A: Find the directory where the missing dynamic library file is located.


Q: After updating MindSpore version, the application compilation reports errors WARNING: Package(s) not found: mindspore-ascend, CMake Error: The following variables are use in this project, but they are set to NOTFOUND. Please set them or make sure they are set and tested correctly in the CMake files: MS_LIB. What should I do?

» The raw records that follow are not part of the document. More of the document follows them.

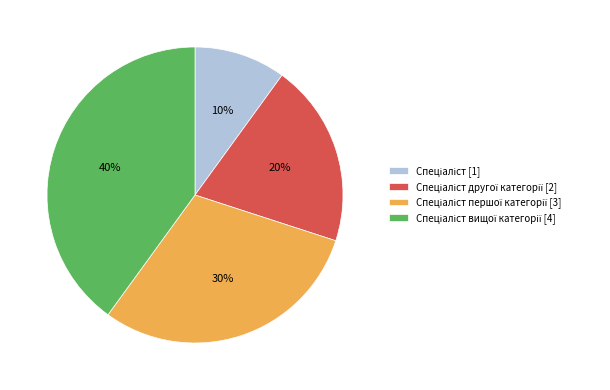

Does any single category account for the majority?

No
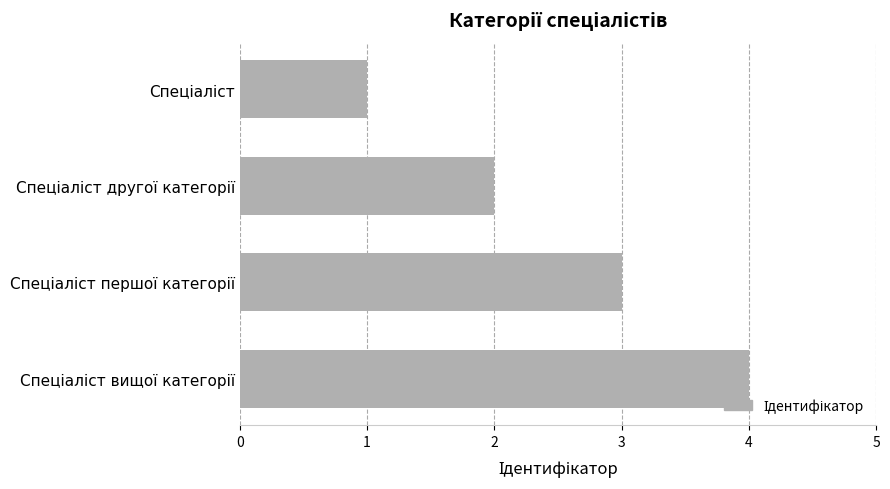

What is the difference between the maximum and minimum values?

3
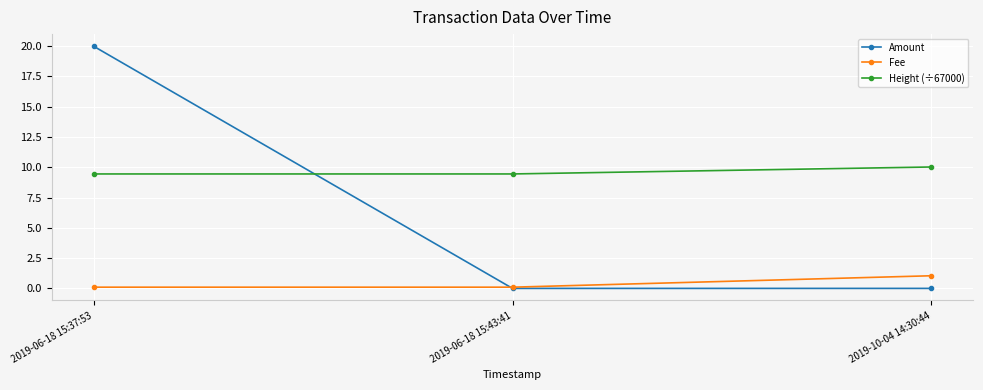

Rank the series by their average value, from highest to lowest.

Height (÷67000), Amount, Fee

A: MindSpore 2.0 has unified the installation packages of various platforms and no longer distinguishes different installation packages with suffixes such as -ascend, -gpu, etc. Therefore, the old compilation command or the old build.sh with MINDSPORE_PATH="`pip show mindspore-ascend | grep Location | awk '{print $2"/mindspore"}' | xargs realpath`" needs to be modified to MINDSPORE_PATH="`pip show mindspore | grep Location | awk '{print $2"/mindspore"}' | xargs realpath`".


Q: What should I do when error error while loading shared libraries: libge_compiler.so: cannot open shared object file: No such file or directory prompts during application running?

A: While Atlas 200/300/500 inference product software packages relied by MindSpore is installed, the CANN package should install the full-featured toolkit version instead of the nnrt version.


Q: How to configure AIPP files?

A: AIPP (artistic intelligence pre-processing) AI preprocessing is used to complete image preprocessing on AI core, including changing image size, color gamut conversion (converting image format), subtracting mean / multiplication coefficient (changing image pixels). Real-time inference is performed after data processing. The related configuration introduction is complex. Please refer to AIPP enable chapter of ATC tool.